Private contractors are often asked to participate in publicly-funded construction projects. Delays in such projects due to litigation or court injunctions can thus affect private companies or corporations involved in such projects.

California water officials had hoped to create two tunnels leading to the Sacramento River for purposes of siphoning water. The Bay Delta Conservation plan was intended to provide fresh water to areas throughout Southern California. However, the construction project has been delayed due to concerns that the project in question may intrude upon private property.

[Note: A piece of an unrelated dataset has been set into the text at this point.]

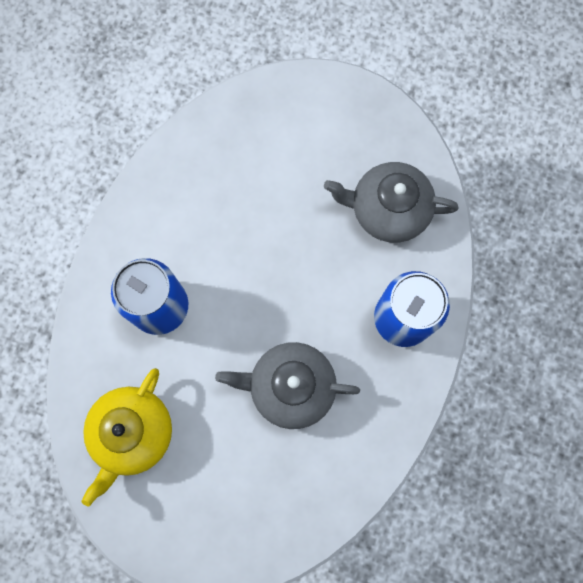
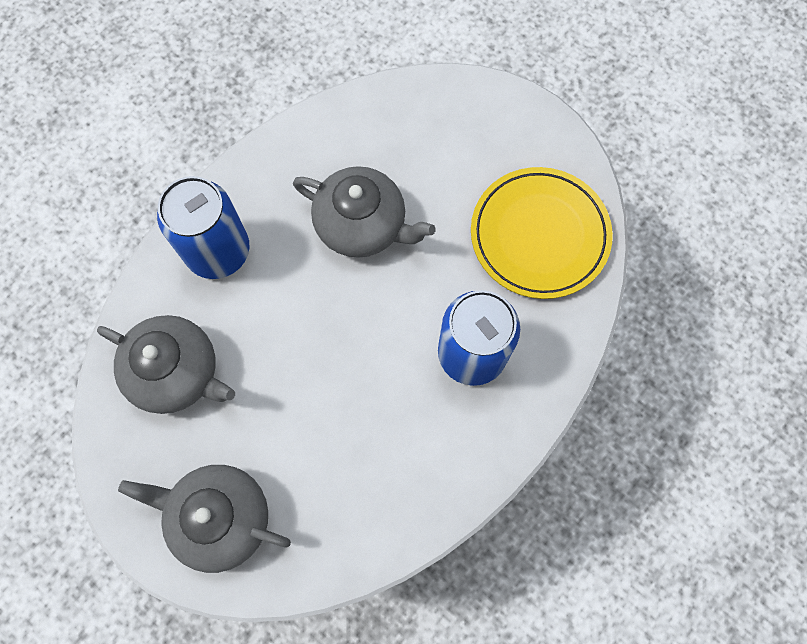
camera: 160 degrees left, 5 degrees down
yellow teapot [81,368,172,506] -> yellow plate [471,167,613,299]
none -> grey teapot [118,465,291,573]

One state appellate court has ruled in a 2-1 decision that water officials cannot enter private property for soil testing and other studies. The judges ruled that California must adhere to eminent domain laws requiring a jury trial if property is taken away in some manner. The court felt that a number of actions taken by authorities could trigger these eminent delay laws.

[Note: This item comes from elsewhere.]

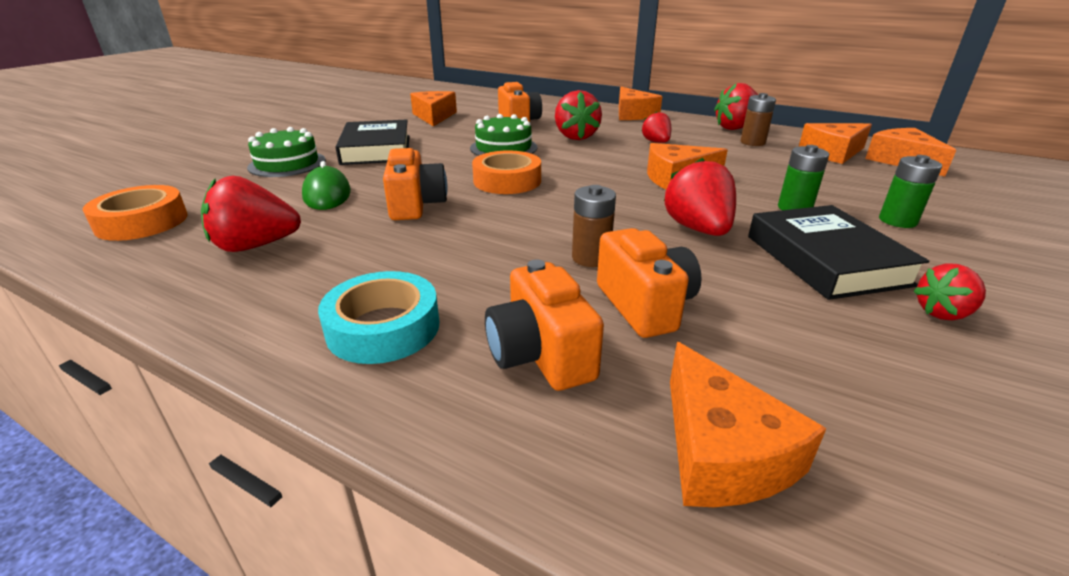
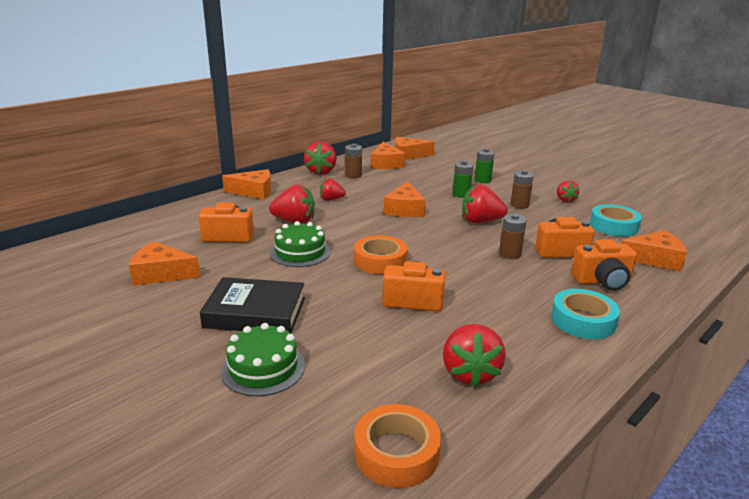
camera: 75 degrees left, 5 degrees down
green mouse [302,161,351,210] -> none
black book [748,205,929,300] -> brown battery [511,170,534,209]
none -> turquoise tape [590,204,642,236]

The Department of Water Resources state that they anticipated such a ruling and that work will not be delayed. We will have to wait and see if that actually turns out to be the case. In any event, the project has been estimated to cost billions of dollars and litigation that places obstacles in the manner in which construction is conducted could possibly prove costly.

Business litigation can involve any number of disputes involving a variety of subject matters. As these disputes can prove to be both complex and costly, experienced attorneys are needed that understand contract disputes, state and federal regulations and the requirements of businesses.  These attorneys are needed to represent a company’s private concerns.